An integrated Asian human SNV and indel benchmark established using multiple sequencing methods

Sequencing technologies have been rapidly developed recently, leading to the breakthrough of sequencing-based clinical diagnosis, but accurate and complete genome variation benchmark would be required for further assessment of precision medicine applications. Despite the human cell line of NA12878 has been successfully developed to be a variation benchmark, population-specific variation benchmark is still lacking. Here, we established an Asian human variation benchmark by constructing and sequencing a stabilized cell line of a Chinese Han volunteer. By using seven different sequencing strategies, we obtained ~3.88 Tb clean data from different laboratories, hoping to reach the point of high sequencing depth and accurate variation detection. Through the combination of variations identified from different sequencing strategies and different analysis pipelines, we identified 3.35 million SNVs and 348.65 thousand indels, which were well supported by our sequencing data and passed our strict quality control, thus should be high confidence variation benchmark. Besides, we also detected 5,913 high-quality SNVs which had 969 sites were novel and  located in the high homologous regions supported by long-range information in both the co-barcoding single tube Long Fragment Read (stLFR) data and PacBio HiFi CCS data. Furthermore, by using the long reads data (stLFR and HiFi CCS), we were able to phase more than 99% heterozygous SNVs, which helps to improve the benchmark to be haplotype level.
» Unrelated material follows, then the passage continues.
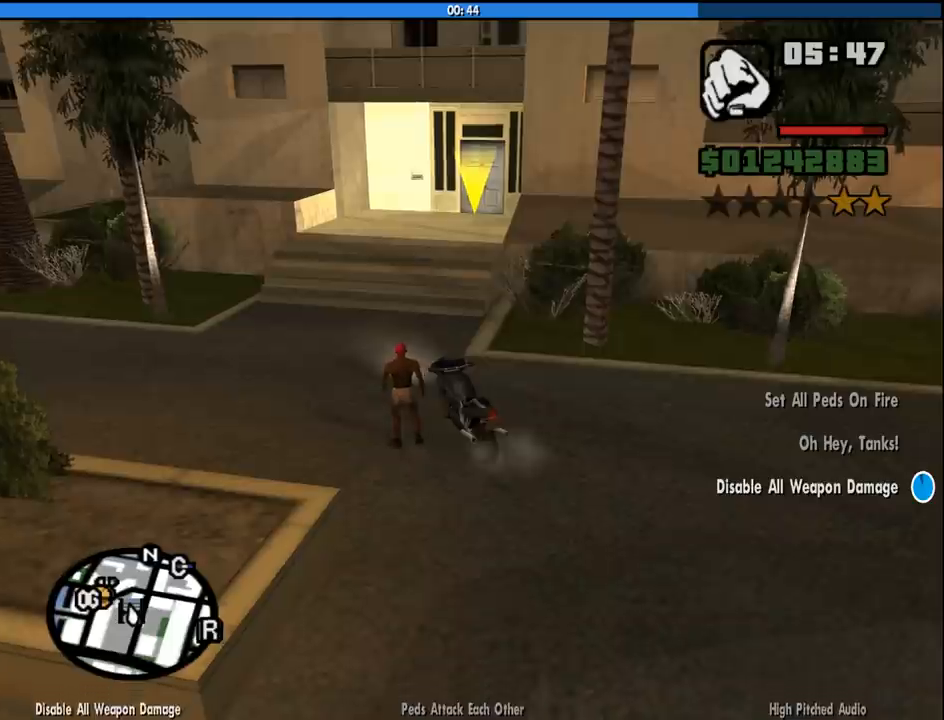
{"keys": ["space", "w"], "mouse": [], "events": [[50, "space", "up"], [150, "space", "down"], [200, "space", "up"], [283, "space", "down"], [333, "space", "up"], [433, "space", "down"]]}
Our study provided comprehensive sequencing data as well as the integrated variation benchmark of an Asian derived cell line, which would be valuable for future sequencing-based clinical development.

[1]  Hui Jiang,et al.  A reference human genome dataset of the BGISEQ-500 sequencer , 2017, GigaScience.

[2]  J. Zook,et al.  Integrating human sequence data sets provides a resource of benchmark SNP and indel genotype calls , 2013, Nature Biotechnology.

[3]  D R Bentley,et al.  The DNA sequence and comparative analysis of human chromosome 20 , 2004, Nature.

[4]  Deanna M. Church,et al.  ClinVar: public archive of relationships among sequence variation and human phenotype , 2013, Nucleic Acids Res..

[5]  A. Yoder,et al.  The utility of PacBio circular consensus sequencing for characterizing complex gene families in non-model organisms , 2014, BMC Genomics.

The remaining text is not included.